Monotonic improvement guarantee (TRPO): if the constraint is satisfied exactly, the policy improves monotonically. PPO approximately satisfies this.
Multi-epoch reuse: after collecting T steps, PPO does K gradient epochs on the same data — unlike standard policy gradient (one update per episode). The clipping prevents the policy from going too far from π_old, making multi-epoch safe.
Trust Region Methods (TRPO)
TRPO (Schulman et al., 2015) — the theoretical precursor to PPO:
max_θ L(θ) = E_t [π(A_t|S_t;θ)/π(A_t|S_t;θ_old) Â_t]
subject to: E_t[KL(π_old(·|S_t) || π(·|S_t;θ))] ≤ δ
Monotonic improvement theorem (Kakade & Langford, 2002):
J(π_new) ≥ J(π_old) + 1/(1-γ) E_π_old[Σ_s d^π_old(s) Σ_a π_new(a|s) A^π_old(s,a)]
- C · max_s KL(π_new(·|s) || π_old(·|s))
If the surrogate L(θ) ≥ J(π_old) under the constraint, then J(π_new) ≥ J(π_old).
TRPO is theoretically superior but computationally expensive (requires conjugate gradient for KL-constrained optimization). PPO is simpler and nearly as good.
Actor-Critic Comparison
| Method | Gradient signal | Advantage estimate | Notes |
|---|---|---|---|
| REINFORCE | G_t (MC) | None | High variance, unbiased |
| REINFORCE + baseline | G_t - b(s) | Approximate | Lower variance |
| 1-step AC | δ_t (1-step TD) | 1-step TD error | Low variance, biased |
| A2C/A3C | n-step G_t - V | n-step advantage | Middle ground |
| PPO | GAE Â_t | GAE(λ=0.95) | Best practical |
| SAC | Soft Q-value | Entropy-regularized | Off-policy, continuous |
Soft Actor-Critic (SAC)
SAC (Haarnoja et al., 2018): off-policy actor-critic with entropy regularization.
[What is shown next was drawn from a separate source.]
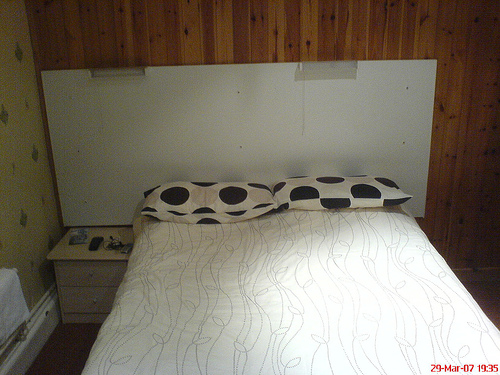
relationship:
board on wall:
[38, 62, 443, 224] [28, 4, 500, 274]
Objective: maximize reward + temperature × entropy:
J_SAC(π) = E_π[Σ_t γ^t (R_t + α H[π(·|S_t)])]
Soft Bellman equation:
V^soft(s) = Σ_a π(a|s) [Q^soft(s,a) - α log π(a|s)]
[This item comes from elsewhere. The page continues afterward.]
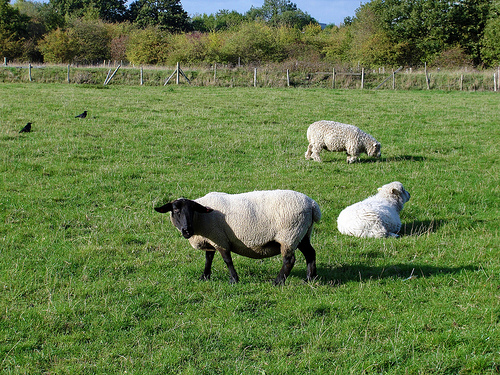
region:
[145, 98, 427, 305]
Three white haired sheep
Q^soft(s,a) = R + γ V^soft(S')
SAC alternates: update soft Q-network (off-policy with experience replay), update policy (maximize soft Q + entropy).
Benefits of SAC: - Off-policy: reuses experience from replay buffer (sample efficient) - Automatic entropy tuning: α adjusted to maintain target entropy - State-of-the-art on continuous control benchmarks
Chapter 13 Summary
- Policy gradient theorem: ∇J(θ) = E_π[Q^π(s,a) ∇_θ log π(a|s;θ)]
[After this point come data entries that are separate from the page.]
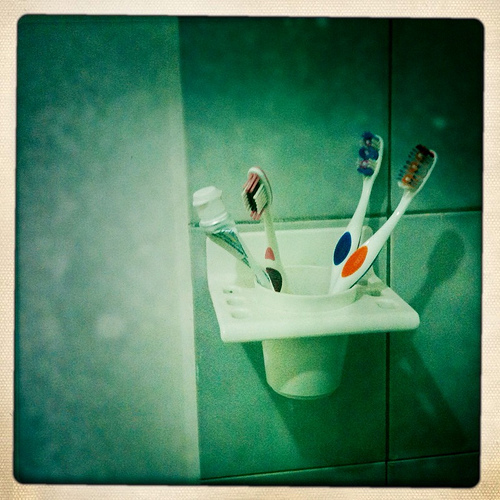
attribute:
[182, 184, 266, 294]
toothpaste — white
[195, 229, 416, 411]
holder — holed, white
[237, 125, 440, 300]
brushes — orange, blue, pink, bristled, white, colored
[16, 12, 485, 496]
wall — green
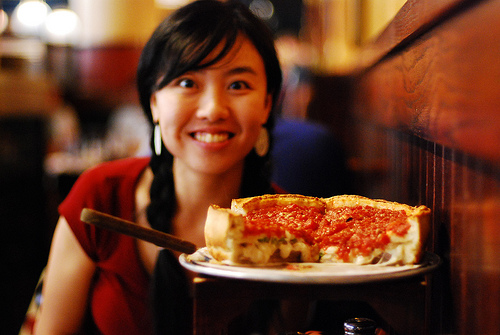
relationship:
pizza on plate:
[204, 190, 431, 268] [176, 243, 431, 283]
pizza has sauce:
[204, 190, 431, 268] [243, 203, 411, 256]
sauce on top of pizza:
[243, 203, 411, 256] [204, 190, 431, 268]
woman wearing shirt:
[32, 1, 294, 335] [57, 152, 298, 333]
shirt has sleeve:
[57, 152, 298, 333] [55, 156, 108, 262]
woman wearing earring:
[32, 1, 294, 335] [150, 121, 165, 161]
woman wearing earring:
[32, 1, 294, 335] [254, 121, 272, 157]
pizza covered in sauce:
[204, 190, 431, 268] [243, 203, 411, 256]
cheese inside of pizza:
[241, 236, 409, 269] [204, 190, 431, 268]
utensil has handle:
[77, 203, 291, 278] [75, 203, 200, 256]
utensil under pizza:
[77, 203, 291, 278] [204, 190, 431, 268]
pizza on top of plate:
[204, 190, 431, 268] [176, 243, 431, 283]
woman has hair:
[32, 1, 294, 335] [131, 5, 284, 334]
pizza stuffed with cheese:
[204, 190, 431, 268] [241, 236, 409, 269]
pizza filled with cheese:
[204, 190, 431, 268] [241, 236, 409, 269]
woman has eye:
[32, 1, 294, 335] [174, 73, 202, 93]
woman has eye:
[32, 1, 294, 335] [224, 75, 250, 97]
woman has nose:
[32, 1, 294, 335] [197, 83, 229, 126]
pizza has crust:
[204, 190, 431, 268] [200, 200, 243, 266]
- REINFORCE: Monte Carlo estimate of Q^π; unbiased, high variance
- Baseline: subtracting V^π(s) from Q^π gives advantage A^π — reduces variance, no bias
- Actor-critic: TD-based critic (V or Q) provides low-variance advantage estimates
- A2C/A3C: parallel workers collect data; synchronous/asynchronous updates
- PPO: clipped ratio r_t ∈ [1-ε, 1+ε] → conservative, multi-epoch reuse; practical SOTA
- SAC: off-policy, entropy-regularized; best for continuous control
Connection to DynamICCL
DynamICCL uses PPO — this entire chapter is directly applicable:
PPO for NCCL Tuning (DynamICCL):
Actor: π(NCCL_config | network_state; θ_π) — policy network
Critic: V(network_state; θ_V) — value network
GAE: Â_t = GAE(γ=0.99, λ=0.95) on NCCL rollouts
Clip: ε = 0.2
Loss: L = -L^CLIP + 0.5 L^VF - 0.01 L^entropy
Training loop:
1. Run DL training job, collecting (state, NCCL_config, throughput) at each step
2. Compute GAE advantages
3. K=4 PPO epochs over collected data
4. Update policy → next iteration uses new NCCL selection strategy
SAC is an alternative if DynamICCL needs off-policy learning (reusing experience from many past training runs).